Wow, thanks @dcherian! Talk about a teachable moment. The 10 year chunk size with synthetic data dropped it down to running in about 7 minutes with a much smaller task graph warning. I tried to run the real data with a 25 year chunk and the task graph warning went from about 1 Gb to 250 Mb. It’s on an HPC, so the chunk size increased to ~650 Mb. It successfully ran in 3.5 minutes with the real data. It ran fine, but did push up against the memory cap a few times, so maybe 20 year would be a better target.

Thanks again

5 Likes

:flexed_biceps:

Going back to your original question

I suppose my question comes down to what are good strategies to use once the data become too large

As this example illustrates, it is often a good idea to think about what your analysis is doing and how it lines up with the data layout (chunking).

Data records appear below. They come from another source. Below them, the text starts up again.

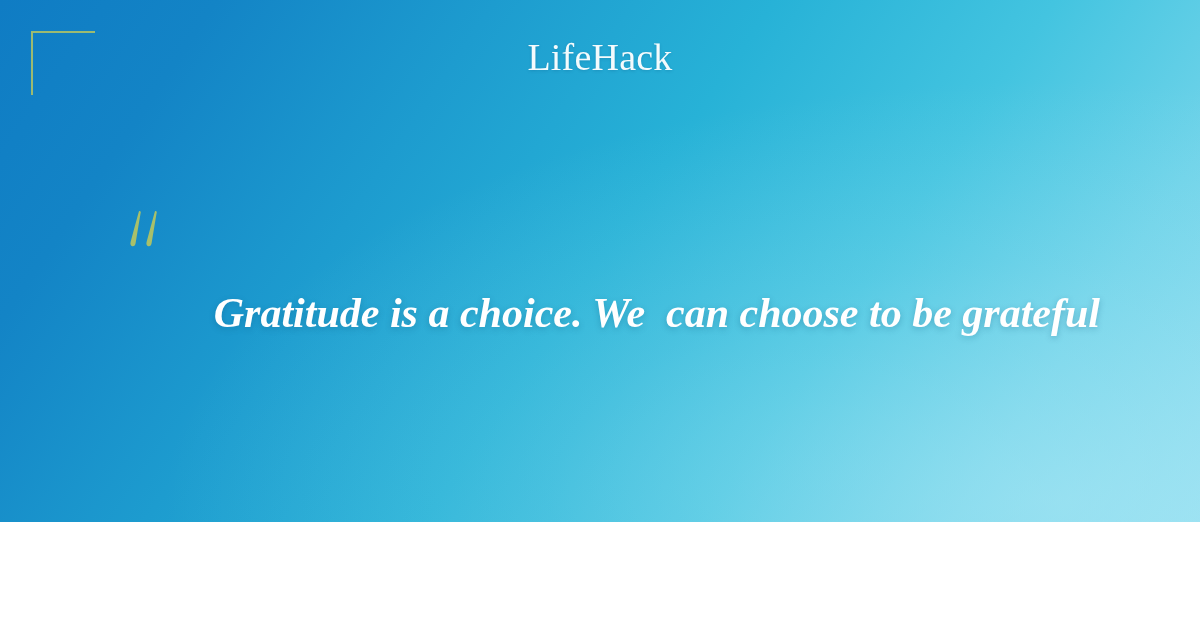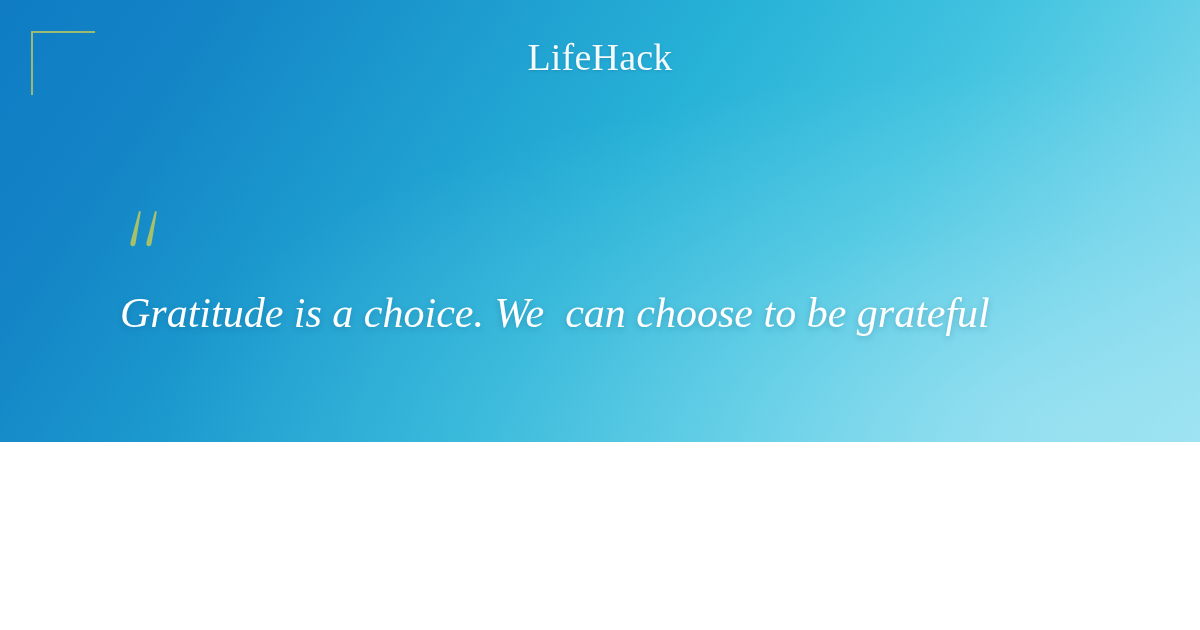--- a/index.html
+++ b/index.html
@@ -12,7 +12,7 @@
   .card {
     position: relative;
     width: 1200px;
-    height: 442px;
+    height: 522px;
     overflow: hidden;
     font-family: "Liberation Serif", "DejaVu Serif", serif;
     

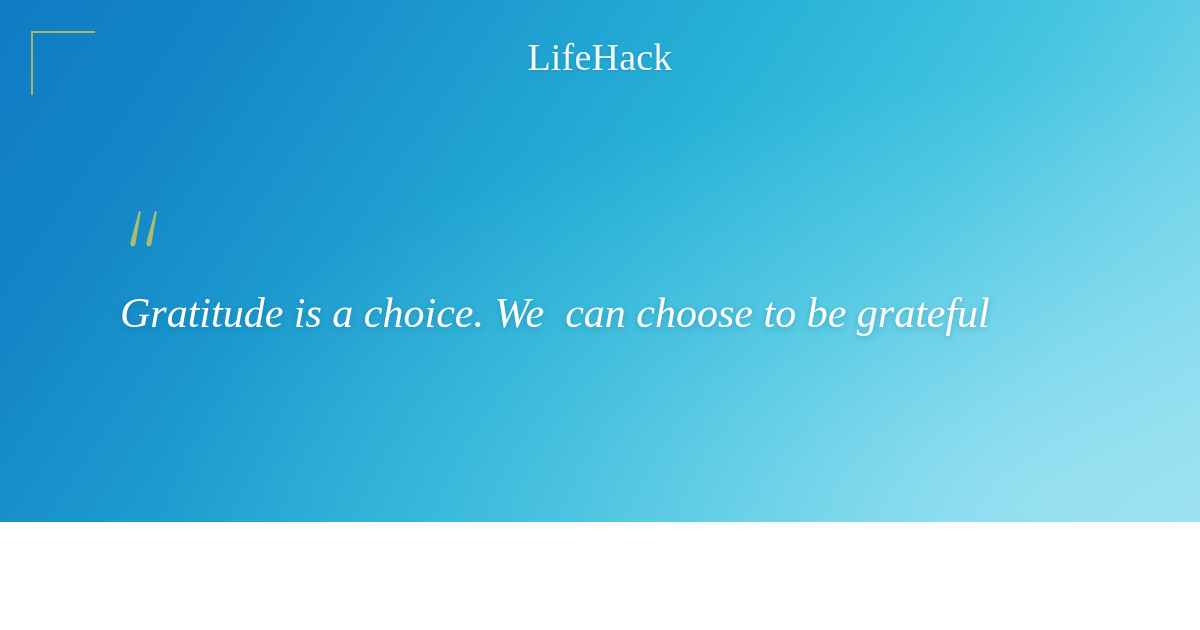--- a/index.html
+++ b/index.html
@@ -106,11 +106,11 @@
     width: 980px;
     font-family: "Liberation Serif", "DejaVu Serif", serif;
     font-style: italic;
-    font-weight: 400;
+    font-weight: 700;
     font-size: 42px;
     line-height: 1.22;
     color: #ffffff;
-    text-align: left;
+    text-align: right;
     white-space: pre;
     text-shadow: 0 2px 6px rgba(10, 80, 120, 0.28);
   }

Sadly though, this can take a bunch of digging through various layers of code, so it’s not the most user-friendly.

1 Like

I set the time chunk to 468 to reach a reasonable block size (30 Mb) for data that will be served on a cloud store eventually.

Isn’t 30 MB chunk size rather small considering that the default for dask’s auto chunksize is 128 MiB possibly being increased in a future release (see here)?

Chunk sizes for compute orchestration can be a lot larger than chunk sizes on disk. You’d want smaller chunk sizes on disk to allow efficient queries, but larger chunk sizes for parallel compute to keep the CPU happy.

2 Likes